According to the excerpt on the gag-rule policy, by how much did MSI Reproductive Choices' donor income drop during Trump's first term?

** Reading passage follows **

Some NGOs in other African countries such as Uganda, Ghana, Ethiopia, Kenya, and South Africa rolled back services, including clinics, contraception, training, and support for government and community health workers, as well as programs for young people, sex workers, and LGBTIQ+ communities.
Other services shut down entirely. The risk of unplanned pregnancies, unsafe abortions, and related deaths increased in many of the affected countries, according to the U.S.-based Guttmacher Institute, which supports abortion rights.
Chinogwenya, the MSI Reproductive Choices marketing manager, said her organization’s donor income dropped by $120 million during Trump’s first term. The money would have provided 8 million women globally with family planning help, preventing 6 million unintended pregnancies, 1.8 million unsafe abortions, and 20,000 pregnancy-related deaths, she said.
The gag-rule policy “leads to more unintended, unwanted, unsupportable pregnancies and therefore an increase in abortion,” said Catriona Macleod, PhD, a professor of psychology at South Africa’s Rhodes University.
“This legislation does not protect life … it’s been called America’s deadly export,” said Macleod, who heads the university’s studies in sexuality and reproduction.
Trump’s transition team did not respond to a request for comment from the AP.
Damage Isn’t Always Easy to Repair
President Joe Biden rescinded the gag-rule policy in 2021, resulting in Population Services Zimbabwe receiving $9 million, about 50% of its donor funding, from USAID in 2023. “But we haven’t regained all the loss we suffered,” said Siraha, the organization’s director.

** End of Reading passage **
** Provided material follows **

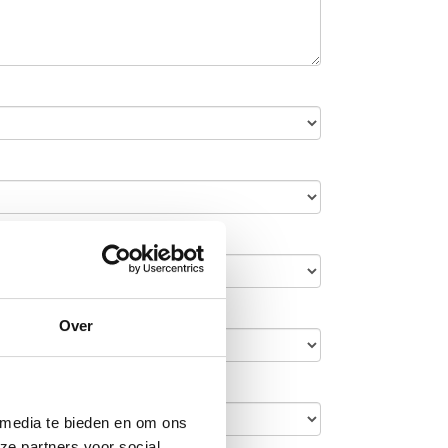
Over
 media te bieden en om ons
ze partners voor social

** End of Provided material **

Output of the exercise — It dropped by $120 million.